Rane Arroyo's elegies and celebrations shine with details as revelations, the moments when "our bodies are the books / spilling alphabets, without fear." Encompassing high, low, and middle cultures and dictions, juxtaposing Jesus and JFK, Pittsburgh and Puerto Rico and Palm Springs, sex clubs and San Juan sailors and sanctity, Toledo and Texas, Enrique Iglesias and the war in Iraq, Arroyo's poems explore our various Americas, imagined and otherwise, in language by turns playful and profound, and in images both surprising and apt.
Reginald Shepherd, author of Otherhood, editor of Iowa Anthology of New American Poetries
Rane Arroyo's The Portable Famine hungers for home—in both the physical and imagined worlds: "My body wants / to be someone else's history." A pledge of allegiance to Arenas, Neruda, Auden, Blake, Ritsos, Pasolini--to "ambassadors from a country / that doesn't exist"--these poems re-envision the meaning of "port" for a sailor, draw a blueprint for a new Statue of Liberty: "I'm the shore / of their shore leaves."
Angie Estes, author of Chez Nous and Voice-Over
Rane Arroyo's The Portable Famine continues the circulating queer sailor-merman odyssey begun in his earlier works.
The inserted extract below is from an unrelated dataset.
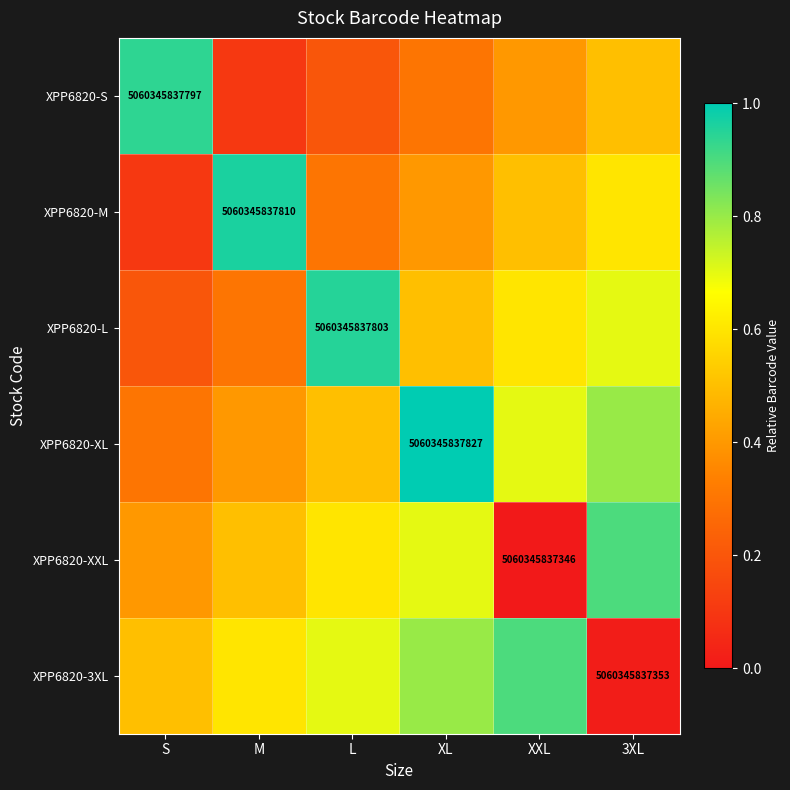

The XPP6820-L series shows 5060345837803.0 at L. True or false?

True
This volume represents his most powerful articulation to date of that odyssey. This displaced Midwest-based poet of Puerto Rican heritage turns consciousness into a "glass skull" that reflects as "transparent shadows" the historic and contemporary marks of war and empire, colonialism, neocolonialism, exile, diaspora, and globalization.—
María DeGuzmán, author of Spain's Long Shadow: The Black Legend, Off-Whiteness, and Anglo-American Empire
Erotic, irreverent, mournful, political, Arroyo's lyrics and narratives surprise, often by juxtaposing literary erudition’s and popular culture in the same stanza. Read his arguments, direct addresses, dream poems, elegies, family narrative, and love poems to experience an incisive, original mind exploring “the square roots of restlessness.”
Robin Becker, Judge, John Ciardi Prize for Poetry
Rane Arroyo was born in Chicago and began his writing career as a performance artist. He is also a playwright and fiction writer. He received a Ph.D. from the University of Pittsburgh. His awards include the Carl Sandburg Poetry Prize, a Pushcart Prize, the Stonewall Books National Chapbook Prize, The Sonora Review Chapbook Award, the George Houston Bass Award for Drama, and the Hart Crane Memorial Award. He is professor of English at the University of Toledo, where he directs the creative writing program. The Portable Famine is his seventh book.